Repeat what the lines below say, word for word, and skip every image.

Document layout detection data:
/---

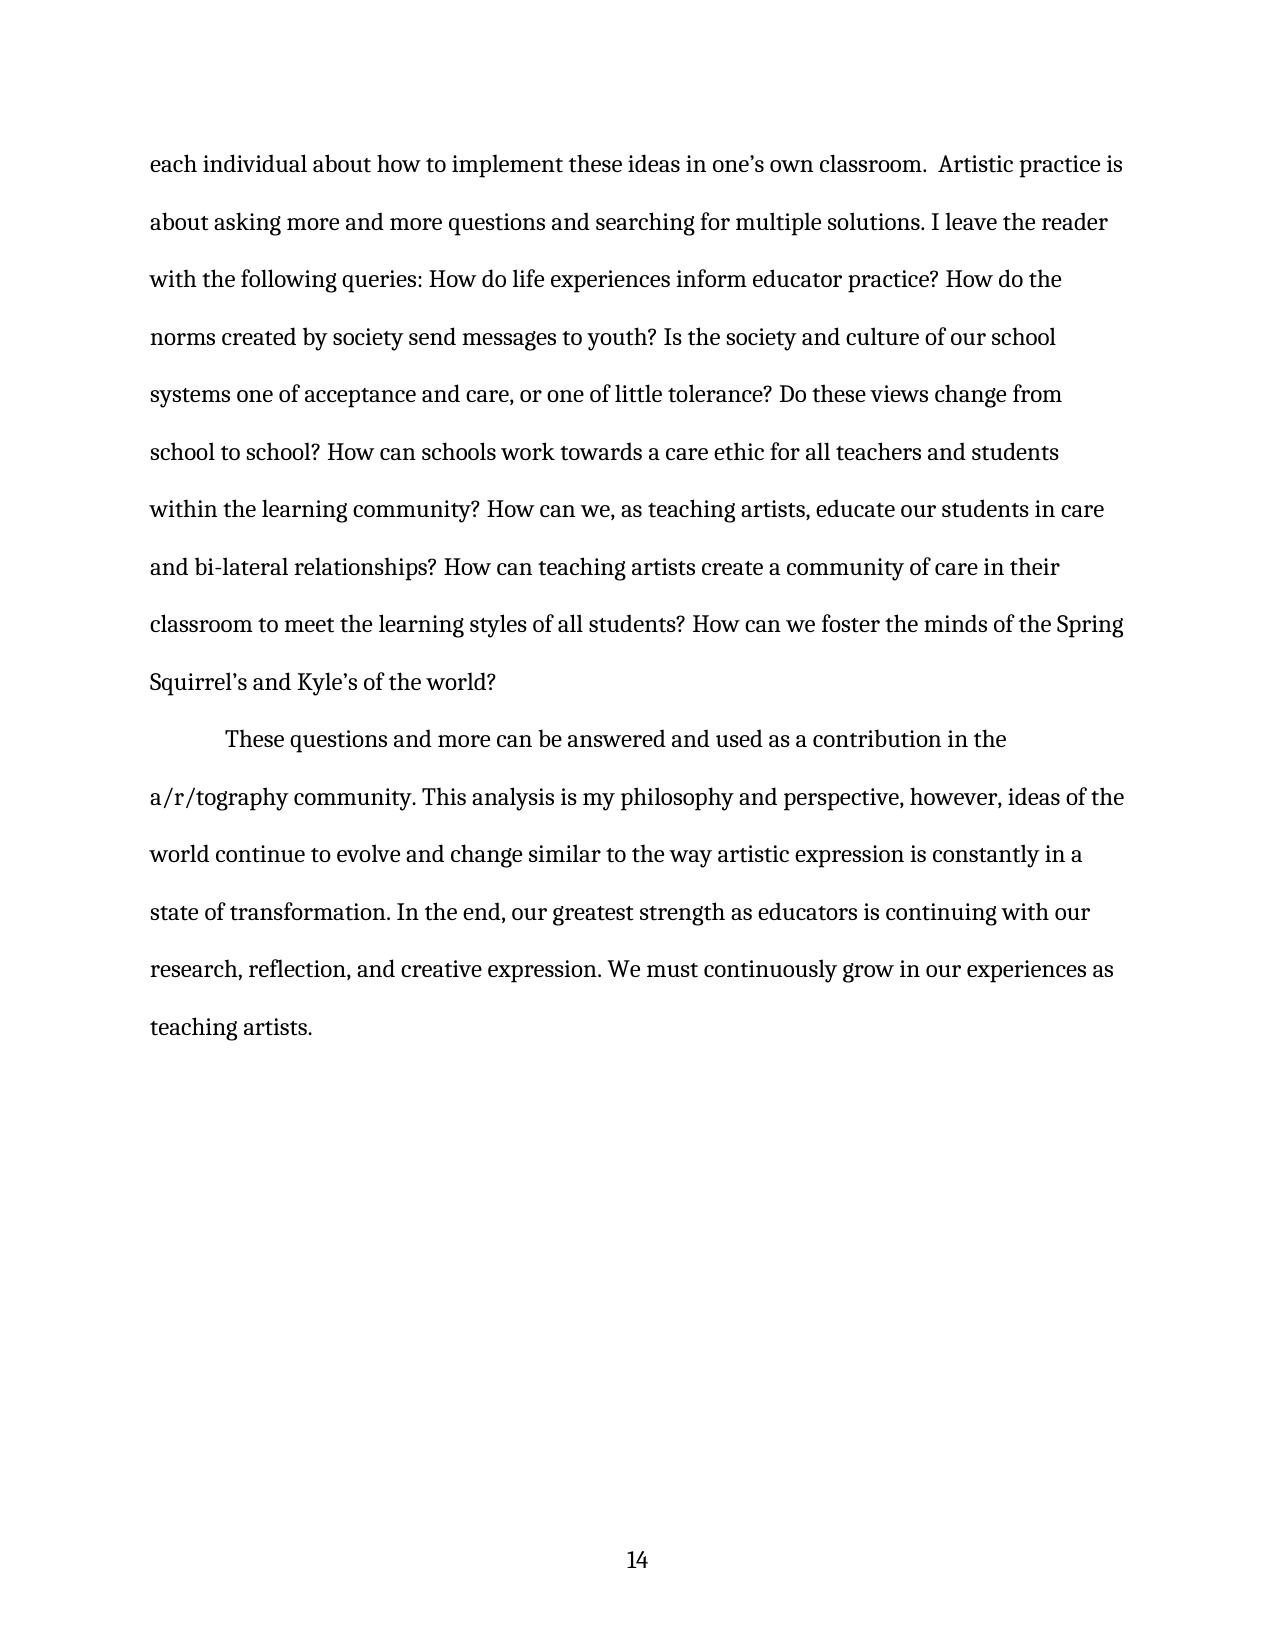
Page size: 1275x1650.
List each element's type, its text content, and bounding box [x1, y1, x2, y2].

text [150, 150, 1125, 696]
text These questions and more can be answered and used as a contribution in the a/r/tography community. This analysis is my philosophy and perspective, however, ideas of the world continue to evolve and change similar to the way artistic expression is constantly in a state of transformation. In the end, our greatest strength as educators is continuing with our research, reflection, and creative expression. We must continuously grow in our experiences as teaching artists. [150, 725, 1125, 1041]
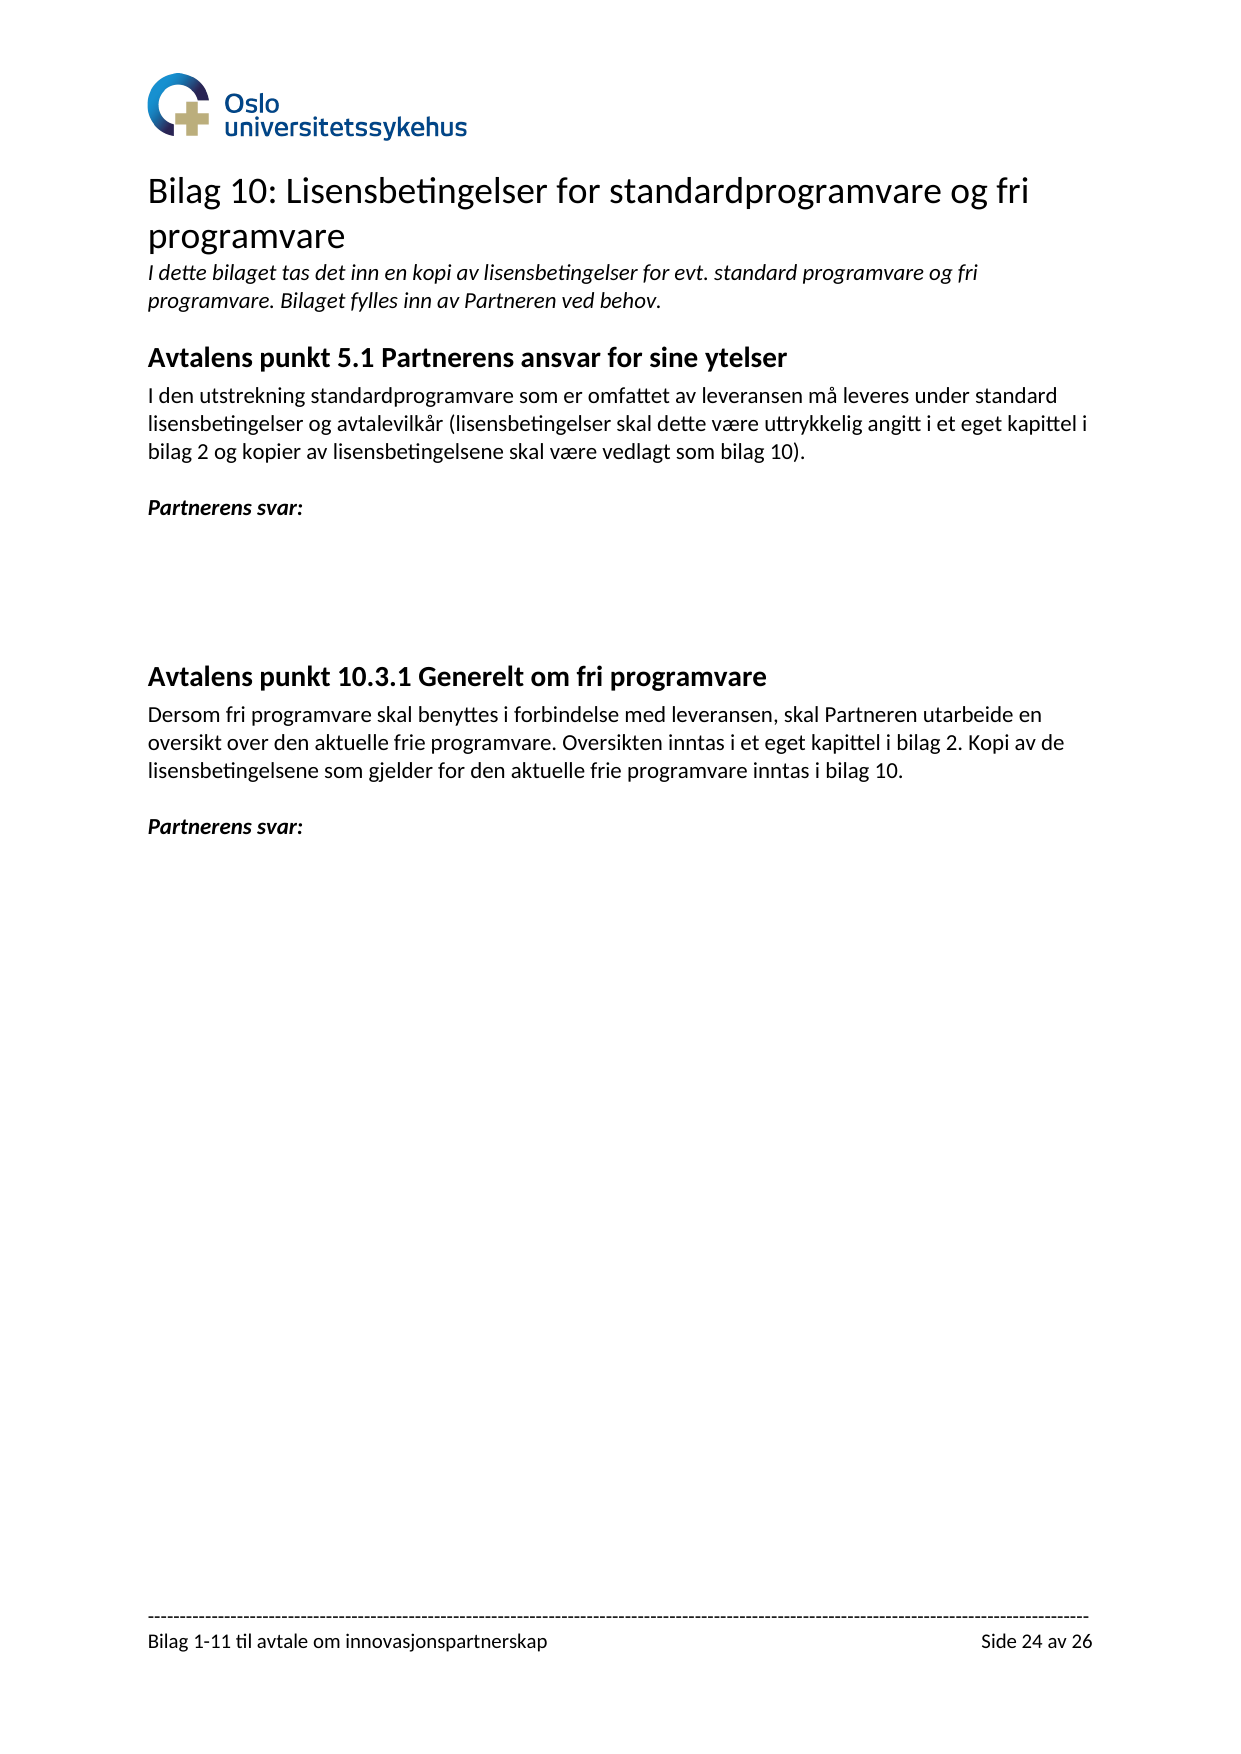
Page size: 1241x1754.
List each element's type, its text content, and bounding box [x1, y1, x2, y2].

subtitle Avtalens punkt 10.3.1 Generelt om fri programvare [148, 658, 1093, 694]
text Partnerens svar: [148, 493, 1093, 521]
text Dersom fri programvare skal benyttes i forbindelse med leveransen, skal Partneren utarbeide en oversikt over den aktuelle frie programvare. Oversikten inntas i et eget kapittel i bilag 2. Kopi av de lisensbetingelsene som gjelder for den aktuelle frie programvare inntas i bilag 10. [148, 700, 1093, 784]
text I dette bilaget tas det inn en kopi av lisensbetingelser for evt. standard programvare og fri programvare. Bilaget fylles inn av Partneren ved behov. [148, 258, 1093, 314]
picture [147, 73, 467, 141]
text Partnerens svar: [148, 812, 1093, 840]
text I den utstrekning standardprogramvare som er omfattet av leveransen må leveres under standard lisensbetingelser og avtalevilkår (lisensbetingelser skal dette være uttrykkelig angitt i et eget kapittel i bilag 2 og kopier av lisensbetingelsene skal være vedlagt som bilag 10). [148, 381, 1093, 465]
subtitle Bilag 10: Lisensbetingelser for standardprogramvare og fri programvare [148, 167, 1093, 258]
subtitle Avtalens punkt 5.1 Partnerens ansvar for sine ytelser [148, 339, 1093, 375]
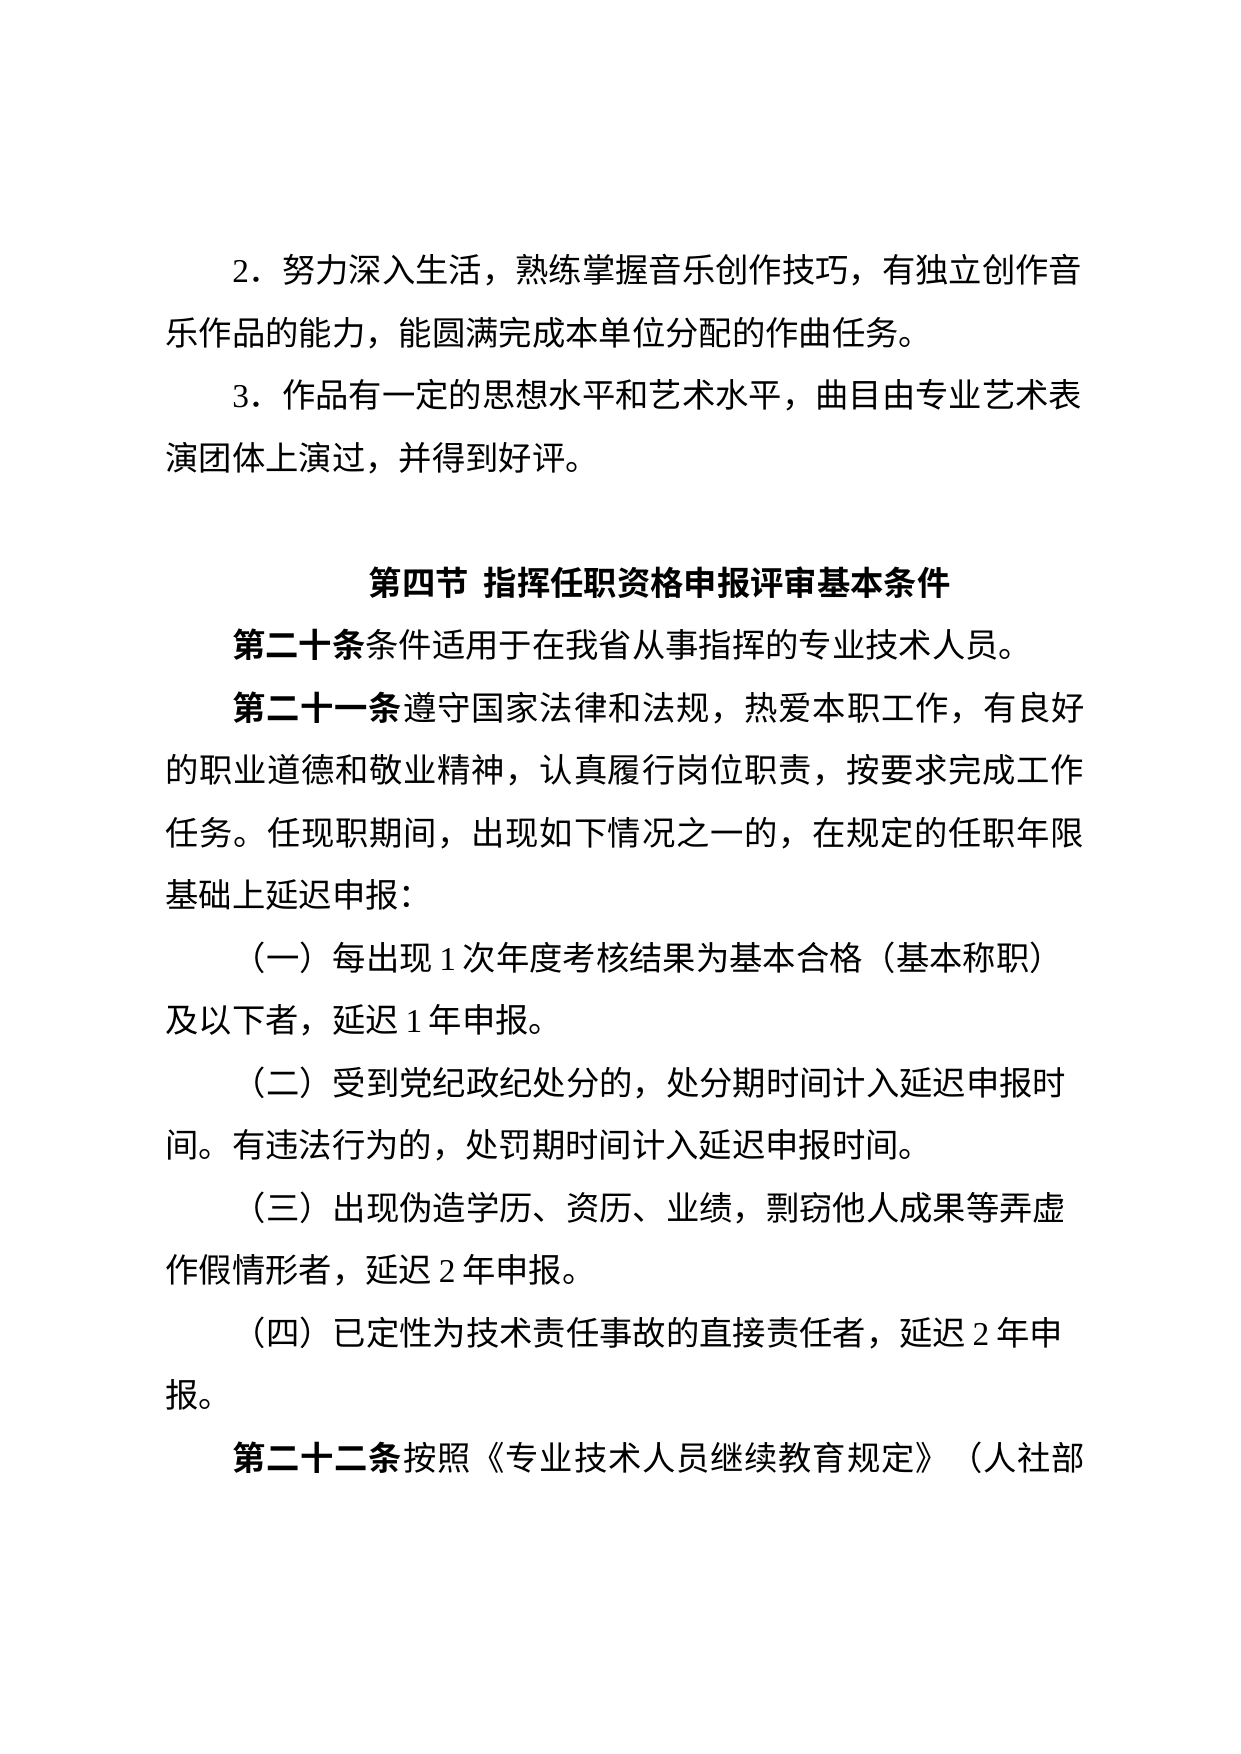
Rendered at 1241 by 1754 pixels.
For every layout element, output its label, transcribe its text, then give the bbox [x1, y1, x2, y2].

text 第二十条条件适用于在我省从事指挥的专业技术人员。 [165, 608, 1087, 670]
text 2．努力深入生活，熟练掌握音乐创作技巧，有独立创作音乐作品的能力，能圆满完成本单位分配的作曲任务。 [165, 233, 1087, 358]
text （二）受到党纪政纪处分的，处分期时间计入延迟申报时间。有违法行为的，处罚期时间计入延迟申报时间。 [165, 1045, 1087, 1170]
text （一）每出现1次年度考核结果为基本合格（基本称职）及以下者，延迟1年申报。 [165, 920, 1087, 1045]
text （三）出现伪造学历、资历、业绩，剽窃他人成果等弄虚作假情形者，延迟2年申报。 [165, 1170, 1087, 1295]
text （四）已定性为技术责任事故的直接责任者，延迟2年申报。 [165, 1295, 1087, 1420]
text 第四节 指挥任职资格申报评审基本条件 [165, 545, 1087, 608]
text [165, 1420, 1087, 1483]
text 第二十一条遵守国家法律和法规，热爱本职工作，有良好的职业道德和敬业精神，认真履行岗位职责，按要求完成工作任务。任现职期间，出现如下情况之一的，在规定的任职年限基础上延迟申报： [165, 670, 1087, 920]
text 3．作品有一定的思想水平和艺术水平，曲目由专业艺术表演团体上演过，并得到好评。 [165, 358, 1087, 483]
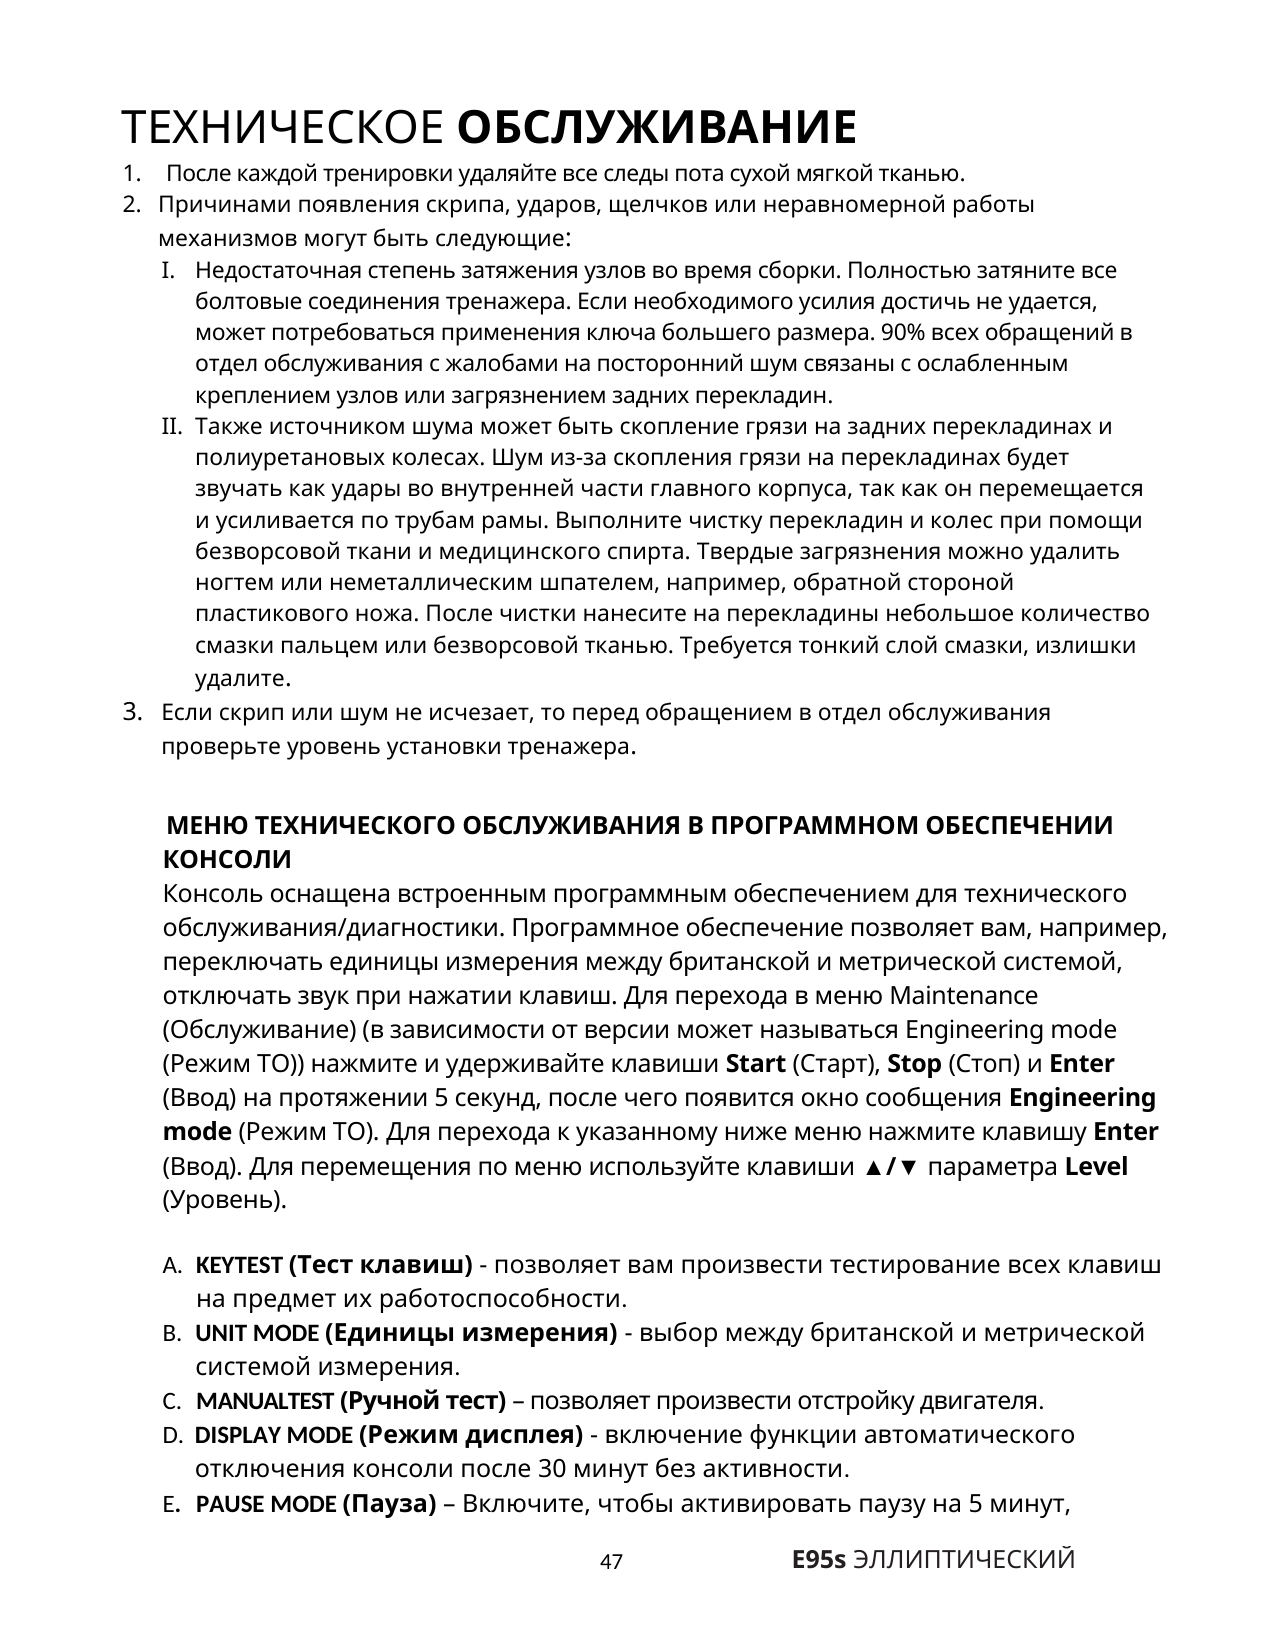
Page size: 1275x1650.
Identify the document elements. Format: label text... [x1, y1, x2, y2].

\---

> Answer space:
Page size: 1275x1650.
List each element's type, its text content, and bounding box [x1, y1, x2, y2].

text [150, 150, 1125, 696]
text These questions and more can be answered and used as a contribution in the a/r/tography community. This analysis is my philosophy and perspective, however, ideas of the world continue to evolve and change similar to the way artistic expression is constantly in a state of transformation. In the end, our greatest strength as educators is continuing with our research, reflection, and creative expression. We must continuously grow in our experiences as teaching artists. [150, 725, 1125, 1041]
Page size: 1241x1754.
List each element's type, its text content, and bounding box [x1, y1, x2, y2].

subtitle Avtalens punkt 10.3.1 Generelt om fri programvare [148, 658, 1093, 694]
text Partnerens svar: [148, 493, 1093, 521]
text Dersom fri programvare skal benyttes i forbindelse med leveransen, skal Partneren utarbeide en oversikt over den aktuelle frie programvare. Oversikten inntas i et eget kapittel i bilag 2. Kopi av de lisensbetingelsene som gjelder for den aktuelle frie programvare inntas i bilag 10. [148, 700, 1093, 784]
text I dette bilaget tas det inn en kopi av lisensbetingelser for evt. standard programvare og fri programvare. Bilaget fylles inn av Partneren ved behov. [148, 258, 1093, 314]
picture [147, 73, 467, 141]
text Partnerens svar: [148, 812, 1093, 840]
text I den utstrekning standardprogramvare som er omfattet av leveransen må leveres under standard lisensbetingelser og avtalevilkår (lisensbetingelser skal dette være uttrykkelig angitt i et eget kapittel i bilag 2 og kopier av lisensbetingelsene skal være vedlagt som bilag 10). [148, 381, 1093, 465]
subtitle Bilag 10: Lisensbetingelser for standardprogramvare og fri programvare [148, 167, 1093, 258]
subtitle Avtalens punkt 5.1 Partnerens ansvar for sine ytelser [148, 339, 1093, 375]
Rendered at 1241 by 1754 pixels.
For every layout element, output its label, transcribe its text, then give the bbox [x1, y1, x2, y2].

text 第二十条条件适用于在我省从事指挥的专业技术人员。 [165, 608, 1087, 670]
text 2．努力深入生活，熟练掌握音乐创作技巧，有独立创作音乐作品的能力，能圆满完成本单位分配的作曲任务。 [165, 233, 1087, 358]
text （二）受到党纪政纪处分的，处分期时间计入延迟申报时间。有违法行为的，处罚期时间计入延迟申报时间。 [165, 1045, 1087, 1170]
text （一）每出现1次年度考核结果为基本合格（基本称职）及以下者，延迟1年申报。 [165, 920, 1087, 1045]
text （三）出现伪造学历、资历、业绩，剽窃他人成果等弄虚作假情形者，延迟2年申报。 [165, 1170, 1087, 1295]
text （四）已定性为技术责任事故的直接责任者，延迟2年申报。 [165, 1295, 1087, 1420]
text 第四节 指挥任职资格申报评审基本条件 [165, 545, 1087, 608]
text [165, 1420, 1087, 1483]
text 第二十一条遵守国家法律和法规，热爱本职工作，有良好的职业道德和敬业精神，认真履行岗位职责，按要求完成工作任务。任现职期间，出现如下情况之一的，在规定的任职年限基础上延迟申报： [165, 670, 1087, 920]
text 3．作品有一定的思想水平和艺术水平，曲目由专业艺术表演团体上演过，并得到好评。 [165, 358, 1087, 483]
Page size: 1275x1650.
Identify the document elements. Format: label text... [x1, y1, x2, y2].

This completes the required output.